A study conducted in Italy has found that a medicines use review (MUR) for asthma, with a protocol adapted from the UK, had a beneficial effect on patients’ asthma control and was cost effective compared with usual care.
involved 283 pharmacists and 1,263 patients, and according to the researchers, is one of the largest ever of a community-pharmacist intervention for asthma.
The Italian MUR involved a structured interview carried out in private at the community pharmacy and looked at five areas: asthma symptoms; medicines use; attitude towards medicines; adherence; and identification of pharmaceutical care issues.

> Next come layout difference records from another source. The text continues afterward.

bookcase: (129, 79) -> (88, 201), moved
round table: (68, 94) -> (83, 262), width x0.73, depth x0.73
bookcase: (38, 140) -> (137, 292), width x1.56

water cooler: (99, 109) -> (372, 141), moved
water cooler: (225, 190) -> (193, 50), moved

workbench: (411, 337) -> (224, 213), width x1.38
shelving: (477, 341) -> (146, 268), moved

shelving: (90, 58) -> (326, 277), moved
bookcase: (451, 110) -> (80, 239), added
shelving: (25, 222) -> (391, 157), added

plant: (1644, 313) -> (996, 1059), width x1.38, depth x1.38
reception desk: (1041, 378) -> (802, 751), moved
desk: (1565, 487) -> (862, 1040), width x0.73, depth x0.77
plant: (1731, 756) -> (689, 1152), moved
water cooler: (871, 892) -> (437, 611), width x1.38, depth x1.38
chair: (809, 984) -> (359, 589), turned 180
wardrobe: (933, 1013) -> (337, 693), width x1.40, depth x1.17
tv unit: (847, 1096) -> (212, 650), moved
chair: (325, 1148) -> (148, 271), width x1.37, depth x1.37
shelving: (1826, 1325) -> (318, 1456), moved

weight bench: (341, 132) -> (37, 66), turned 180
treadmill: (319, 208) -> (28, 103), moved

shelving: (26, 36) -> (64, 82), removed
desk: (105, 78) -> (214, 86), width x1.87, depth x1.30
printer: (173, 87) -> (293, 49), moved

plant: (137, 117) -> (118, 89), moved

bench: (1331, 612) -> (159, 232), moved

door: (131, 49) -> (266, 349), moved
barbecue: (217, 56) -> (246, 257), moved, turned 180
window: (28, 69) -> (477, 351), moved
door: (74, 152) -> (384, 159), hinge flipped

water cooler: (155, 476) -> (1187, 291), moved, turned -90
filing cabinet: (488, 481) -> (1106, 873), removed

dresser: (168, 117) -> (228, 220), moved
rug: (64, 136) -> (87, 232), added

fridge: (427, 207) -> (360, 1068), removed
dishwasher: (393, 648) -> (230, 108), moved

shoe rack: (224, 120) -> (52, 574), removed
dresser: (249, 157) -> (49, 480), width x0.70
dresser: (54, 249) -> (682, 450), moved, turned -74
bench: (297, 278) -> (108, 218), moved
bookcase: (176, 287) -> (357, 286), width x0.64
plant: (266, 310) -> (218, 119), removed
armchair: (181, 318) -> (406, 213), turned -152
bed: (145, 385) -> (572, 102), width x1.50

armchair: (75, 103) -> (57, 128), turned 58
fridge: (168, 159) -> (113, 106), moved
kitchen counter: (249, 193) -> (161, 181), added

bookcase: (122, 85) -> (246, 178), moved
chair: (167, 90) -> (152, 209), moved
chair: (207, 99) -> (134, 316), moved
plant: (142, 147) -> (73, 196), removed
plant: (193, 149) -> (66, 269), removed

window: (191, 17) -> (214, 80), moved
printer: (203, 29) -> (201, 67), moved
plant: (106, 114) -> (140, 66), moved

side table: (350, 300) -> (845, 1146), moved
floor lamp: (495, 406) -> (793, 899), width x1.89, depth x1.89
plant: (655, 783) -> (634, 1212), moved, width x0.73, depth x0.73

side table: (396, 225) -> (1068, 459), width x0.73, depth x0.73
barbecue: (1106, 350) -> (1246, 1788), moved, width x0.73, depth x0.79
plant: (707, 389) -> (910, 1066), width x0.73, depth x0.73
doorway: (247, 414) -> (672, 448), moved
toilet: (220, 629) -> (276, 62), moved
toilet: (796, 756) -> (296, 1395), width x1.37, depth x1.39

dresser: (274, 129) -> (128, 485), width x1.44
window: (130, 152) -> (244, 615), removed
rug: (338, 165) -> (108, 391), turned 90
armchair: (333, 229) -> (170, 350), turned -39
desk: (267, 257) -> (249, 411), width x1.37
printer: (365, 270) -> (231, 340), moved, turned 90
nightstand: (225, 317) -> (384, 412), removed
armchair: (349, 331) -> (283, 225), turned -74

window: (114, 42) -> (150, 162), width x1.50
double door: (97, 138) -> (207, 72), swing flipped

In the trial, pharmacists were randomly assigned to receive immediate or delayed (by three months) training in the intervention.
After three months, patients who had received the intervention were 76% more likely to have achieved asthma control (Asthma Control Test [ACT] score change from ≤ 19 to ≥ 20) compared with patients in the other group.
Using a willingness-to-pay threshold of $30,000 (£25,300) per quality-of-life year gained, in line with the UK’s National Institute for Health and Care Excellence, the researchers’ analyses showed that at the conclusion of the study after nine months, the probability that the intervention was more cost effective than usual care reached 100%.
The researchers also found that the intervention led to a reduced average number of active ingredients among patients’ medications and improved self-reported adherence.
Reporting in BMC Health Services Research, the team says the study adds to the evidence base supporting the cost-effectiveness of MURs in asthma. Since the trial, the Italian asthma MUR has become a nationally funded MUR service in Italy and the team says it is now being considered for implementation in other respiratory conditions.